(Circuit design text data)
○ ○ ○ ○
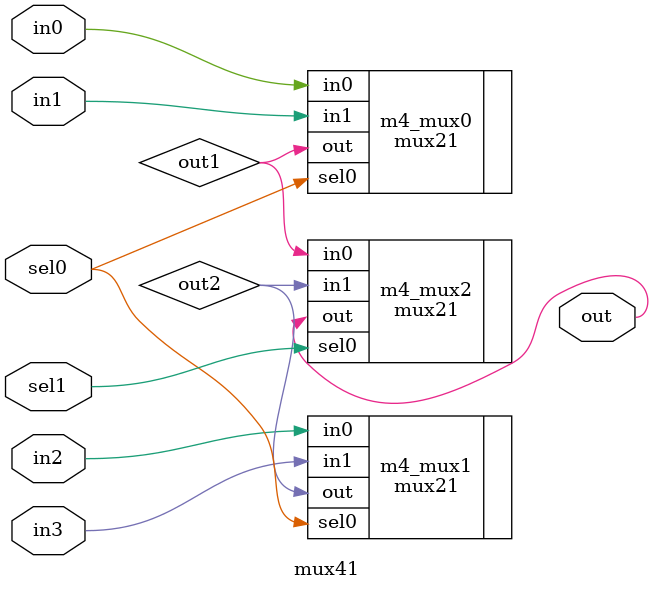
<source format=sv>
module mux41(input  logic in0, in1, in2, in3, sel0, sel1,
               output logic out);

    logic out1, out2;
    mux21 m4_mux0 (.in0(in0), .in1(in1), .sel0(sel0), .out(out1));
    mux21 m4_mux1 (.in0(in2), .in1(in3), .sel0(sel0), .out(out2));
    mux21 m4_mux2 (.in0(out1), .in1(out2), .sel0(sel1), .out(out));

endmodule

</source>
○ ○ ○ ○
▶ [Exercise description]: The answer is the line with "mux21 m4_mux1 (.in0(in2), .in1(in3), .sel0(sel0), .out(out2));" plus every line after it to the last line of the entries above, copied exactly and with no other lines.

▶ [Exercise response]:
    mux21 m4_mux1 (.in0(in2), .in1(in3), .sel0(sel0), .out(out2));
    mux21 m4_mux2 (.in0(out1), .in1(out2), .sel0(sel1), .out(out));

endmodule

</source>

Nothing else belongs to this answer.